# What should I know about Lodore in late August?



## raferguson1 (Feb 13, 2007)

I have a Gates of Lodore permit for a late August launch. This will be a small trip, experienced folks, mostly IKs and one raft. The rafter says he will be lightly loaded; the other boats should be largely or completely self-supported. I have done the Gates of Lodore before, although it has been a few years.

I read some discussion about rafts getting stuck in Disaster Falls at 800 cfs, but the Flaming Gorge dam is now releasing 1300 cfs average (900 cfs to 1600cfs), so I am less concerned about water levels and stuck rafts. Yes, we will bring a full pin kit. Apparently the drought plan is causing some of the dams to release more water.

I am guessing that we will not see a ranger at the put in. We have a short first day, so no need to be on the water early.

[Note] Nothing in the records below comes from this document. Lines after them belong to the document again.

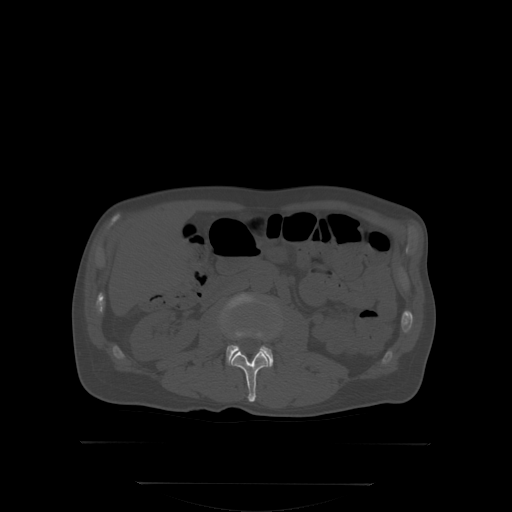
CT including the spine, one axial slice. Bone window (W 1800 / L 400 HU). 2.5 mm slice thickness. 512 × 512 image matrix. Male patient, age 58 years. Case-level facts recorded for this patient, not image findings: primary cancer: prostate.
Outlined on this slice (semi-automatically segmented with operator editing):
- L2 vertebra: bounding box <232,334,269,402> (left, top, right, bottom; pixels)
- L3 vertebra: <223,295,279,367>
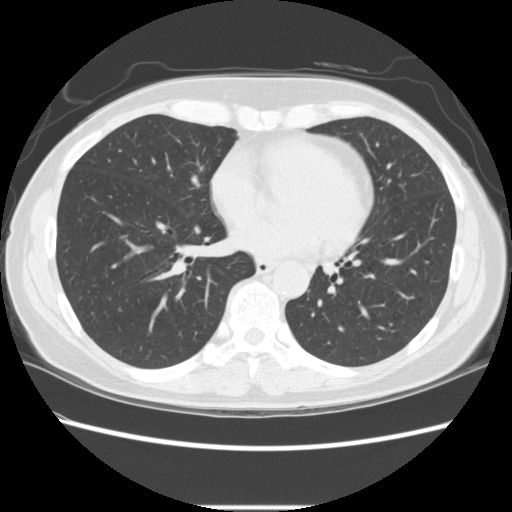
Chest CT (low-dose screening protocol), one axial image, first (baseline) screen, lung window (W 1500 / L -600 HU), 2.5 mm slice thickness, standard (soft-tissue) reconstruction kernel (STANDARD), 120 kVp, slice 145 of 256 in the series, 512 × 512 image matrix. Female participant, aged 60 years at enrolment. Current smoker at enrolment.
Lesion marked by an expert reader, bounding box <389,176,420,203> (left, top, right, bottom; pixels). Screening reader's record for this exam: no non-calcified nodule ≥4 mm recorded. Lung cancer was diagnosed 939 days after this screen (after the third annual screen): adenocarcinoma, NOS, lingula, poorly differentiated (G3), stage IA (AJCC 6th edition), 6 mm at pathology.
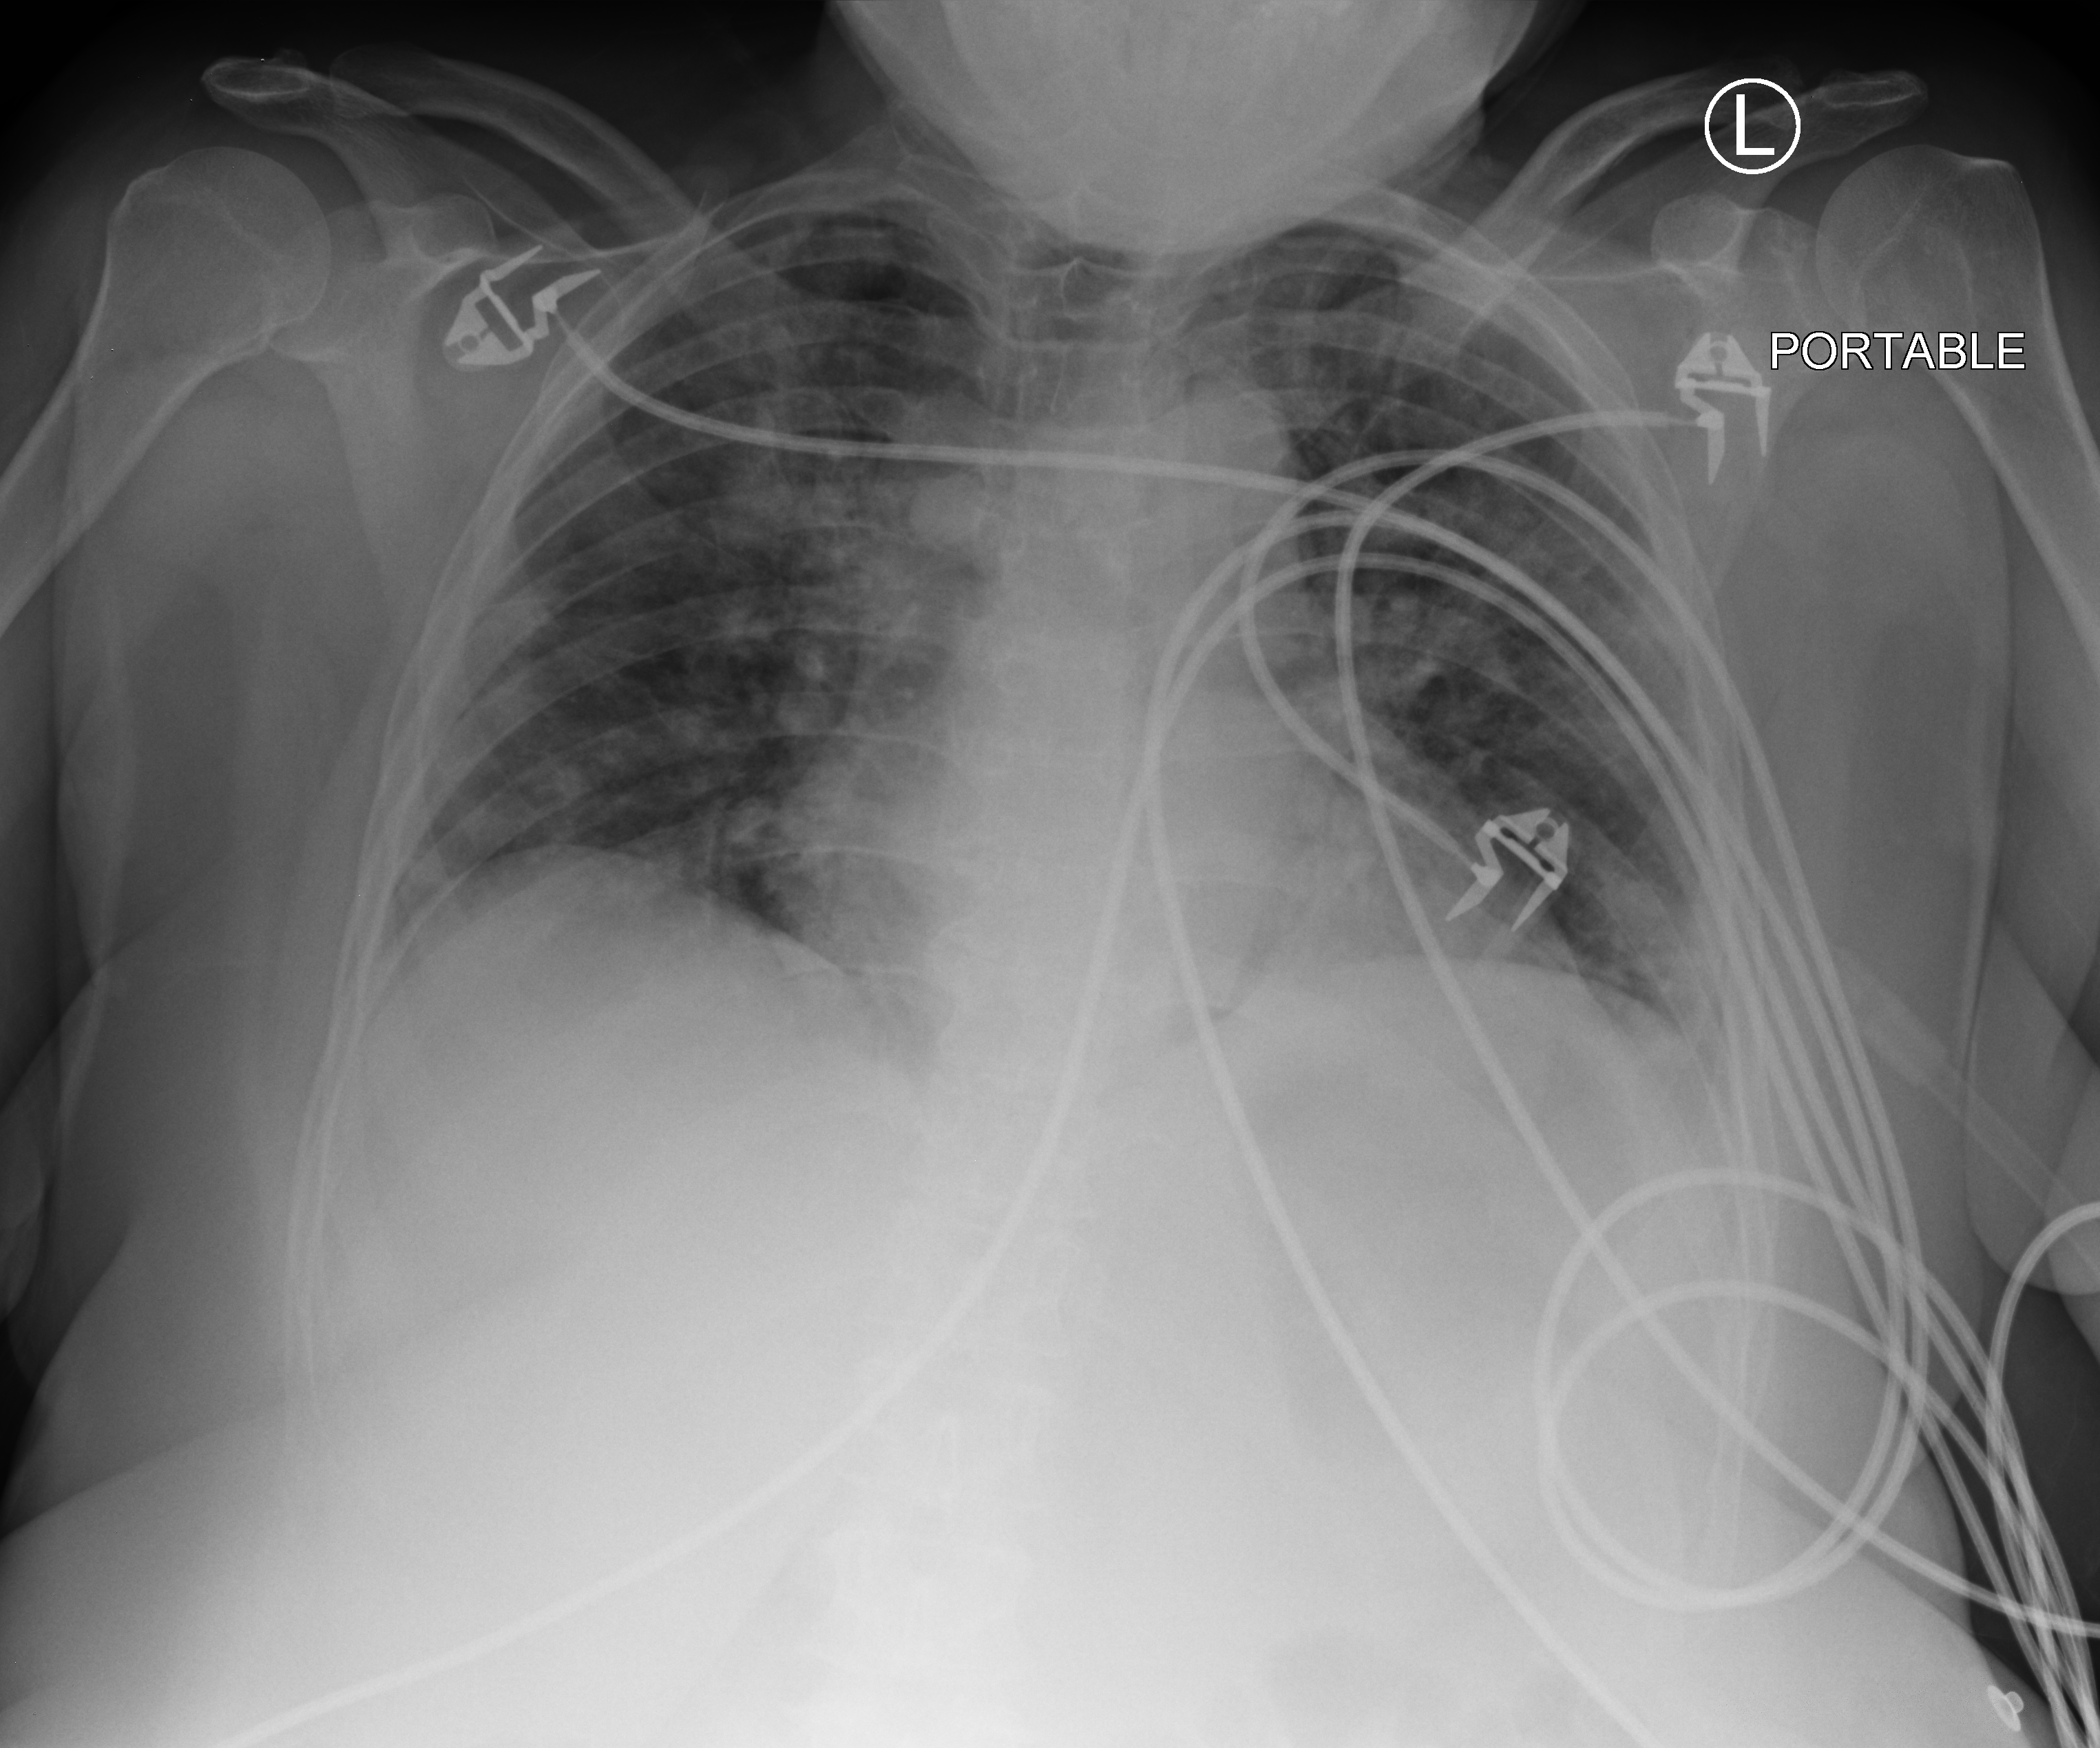
Portable chest radiograph. Patient hospitalised with COVID-19; female, aged 18–59 years.
From the hospital-stay record, not from the radiograph (when in the stay this image was taken is not recorded): smoking status (admission record): never; other chronic lung disease (admission record): yes.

So what else do I need to know?

Thanks in advance. I usually look here first for the latest and most accurate info.


----------



## kayakfreakus (Mar 3, 2006)

Should have an absolutely awesome time, especially with the Flaming Gorge flows. I think we still saw a ranger at check in on multiple fall floats later than August but could be misremembering. Prepare for weather to vary greatly and skunks at any of the Jones hole camps. Seems like bugs are not any issue this year and that leaves only the "W" paddling into split mountain. Jealous!!


----------



## unlucky (Sep 2, 2012)

Lodore at 800 CFS is in non way comparable to the MFS at low water. The river is technical in places but not a constant rock garden. Don’t get me wrong there are places to get in trouble but there is plenty of water to float the boats. You can run just about any boat and any reasonable load. We have done many mid and late august trips and my favorite last night camps are in island park. The bugs are typically long gone and you have the opportunity to see some spectacular sun sets. (Avoid island park like you would the plague in June and early July).


----------



## tBatt (May 18, 2020)

Good hikes: Winnie's Grotto, Rippling Brook, Limestone draw overlook (take a left toward the river when the slickrock flattens out). Petroglyph panels up Jones Creek and at the point of Steamboat Rock. Refill water at the Echo Park ranger station. 

What're your dates? I'm there 8/14-17


----------



## riverrat2004 (Jul 8, 2021)

good luck using your pin kit in disaster


----------